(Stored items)
»»

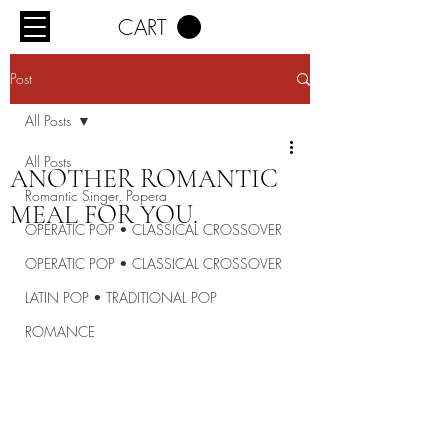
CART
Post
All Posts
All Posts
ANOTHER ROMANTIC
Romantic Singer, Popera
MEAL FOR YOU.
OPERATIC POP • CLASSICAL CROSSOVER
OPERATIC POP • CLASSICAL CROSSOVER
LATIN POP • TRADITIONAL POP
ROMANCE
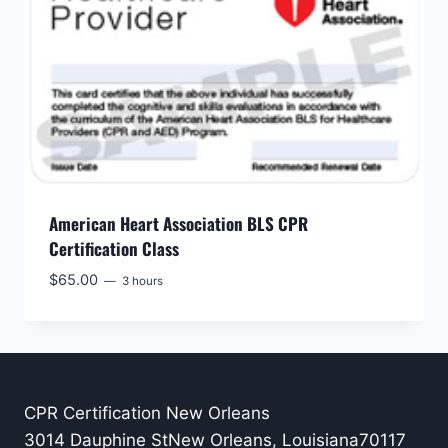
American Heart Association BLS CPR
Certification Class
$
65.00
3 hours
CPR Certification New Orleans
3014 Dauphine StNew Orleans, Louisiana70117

««
»»

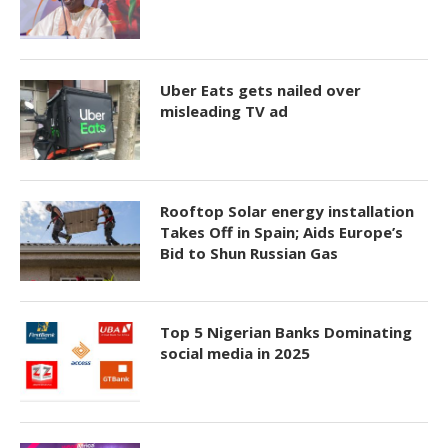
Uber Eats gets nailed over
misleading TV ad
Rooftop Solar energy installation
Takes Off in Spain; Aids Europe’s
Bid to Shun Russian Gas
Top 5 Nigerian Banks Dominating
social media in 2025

««

Problem requirements: In the records above, which lines hold the string "Orleans"? Copy each one.

Answer box:
CPR Certification New Orleans
3014 Dauphine StNew Orleans, Louisiana70117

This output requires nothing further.